Er findet das eine Riesenfrechheit.
Albert sieht das gemässigter, er ist mit Computern vertraut und beschliesst, sich dieses neue Check-in am nächsten Tag genauer anzusehen. Genügend Zeit hat er, denn er ist EAR. Was, Sie wissen nicht, was das ist? EAR heisst Entlassung aus Reorganisationsgründen. Dass Sie das nicht wissen, tz, tz, tz.
Und so steht er am nächsten Morgen in der Abfertigungshalle des Flughafens und beobachtet die Reisenden. Und da kommt auch schon das beste Anschauungsobjekt, eine fünfköpfige Familie.
Der Vater sucht vergeblich die Eingabetasten, und sein Sohn erklärt ihm, dass das mit Touch-Screen funktioniert.
„Datschwasfüreinscheiss“ fragt der Vater und die Mutter sagt, er solle doch nicht so wüst reden und den Jungen machen lassen, der verstünde was von Computern.

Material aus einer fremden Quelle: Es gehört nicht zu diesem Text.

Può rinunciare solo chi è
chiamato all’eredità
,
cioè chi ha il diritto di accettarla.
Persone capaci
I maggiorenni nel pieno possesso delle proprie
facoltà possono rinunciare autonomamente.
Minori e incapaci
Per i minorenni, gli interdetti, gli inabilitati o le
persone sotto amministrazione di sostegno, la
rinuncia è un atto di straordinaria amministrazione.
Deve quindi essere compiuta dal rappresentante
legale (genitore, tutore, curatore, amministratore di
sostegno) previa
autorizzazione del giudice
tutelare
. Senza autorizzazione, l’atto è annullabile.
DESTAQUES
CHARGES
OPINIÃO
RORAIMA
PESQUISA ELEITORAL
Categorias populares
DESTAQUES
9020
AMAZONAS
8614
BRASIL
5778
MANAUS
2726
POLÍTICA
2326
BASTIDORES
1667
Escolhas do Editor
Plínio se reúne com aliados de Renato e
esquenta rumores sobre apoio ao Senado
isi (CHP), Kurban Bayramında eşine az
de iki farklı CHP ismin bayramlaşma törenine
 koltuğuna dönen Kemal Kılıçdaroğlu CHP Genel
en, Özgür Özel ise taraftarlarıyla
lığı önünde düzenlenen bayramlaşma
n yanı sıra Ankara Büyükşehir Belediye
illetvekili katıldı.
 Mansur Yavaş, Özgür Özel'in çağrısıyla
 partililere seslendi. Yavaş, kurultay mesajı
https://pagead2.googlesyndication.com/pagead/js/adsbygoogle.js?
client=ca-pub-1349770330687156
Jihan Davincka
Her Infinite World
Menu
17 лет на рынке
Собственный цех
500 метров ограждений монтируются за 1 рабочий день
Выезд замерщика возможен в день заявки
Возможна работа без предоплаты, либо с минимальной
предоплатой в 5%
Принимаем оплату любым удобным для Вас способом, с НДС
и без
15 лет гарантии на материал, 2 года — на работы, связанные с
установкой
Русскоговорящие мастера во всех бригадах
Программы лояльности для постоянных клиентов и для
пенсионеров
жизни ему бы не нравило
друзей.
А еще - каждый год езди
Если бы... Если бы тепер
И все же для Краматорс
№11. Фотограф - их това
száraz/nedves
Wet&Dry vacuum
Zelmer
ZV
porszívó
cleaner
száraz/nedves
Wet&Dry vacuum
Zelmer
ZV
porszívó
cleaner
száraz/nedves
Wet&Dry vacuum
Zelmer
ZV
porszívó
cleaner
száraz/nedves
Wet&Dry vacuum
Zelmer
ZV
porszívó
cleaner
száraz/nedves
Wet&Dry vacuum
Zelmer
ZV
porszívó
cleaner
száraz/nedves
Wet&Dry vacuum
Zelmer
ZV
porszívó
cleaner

„Gar nichts versteht der“, meint die Schwester, „der kennt nur seine blöden Spiele“. Und dann erklärt sie dem Baby, das die Mutter auf dem Arm hat, dass sie seinen Nuggi nicht mehr aufheben wird, wenn es ihn wieder runter wirft. Und das Baby schmeisst ihn wieder runter, die grosse Schwester hebt ihn nicht mehr auf, da fängt die Kleine an zu schreien. Der Vater sagt genervt, dass er das nun wirklich nicht auch noch braucht. Sie kommen aber schliesslich doch noch weiter mit dem Self-Check-in bis zur Identifikation, wo sie sich nicht einigen können. Der Junge sagt, dass es mehrere Möglichkeiten gibt, was der Vater nicht glaubt und da bricht der Computer ab.
Sie versuchen es erneut, kommen dieses Mal bis zu den Gepäckstücken, aber da können sie sich nicht einigen über die Anzahl.
„Die grüne Tasche brauche ich an Bord, da sind die Sachen für die Kleine drin“, sagt die Mutter.
„Die ist viel zu gross, die muss aufgegeben werden“, sagt der Vater. Die Mutter will nachgeben, da bricht der Computer erneut ab.
Nun kann Albert nicht mehr zusehen, und er bietet seine Hilfe an. Der Vater ist nicht begeistert, das kratzt an seiner Ehre, aber die Zeit wird langsam knapp und so wird die Hilfe akzeptiert. Albert erklärt energisch der Familie, dass sie sich schnellstens einigen müssen über die Anzahl der aufzugebenden Gepäckstücke, und der Vater akzeptiert schliesslich die grüne Tasche als Bordgepäck.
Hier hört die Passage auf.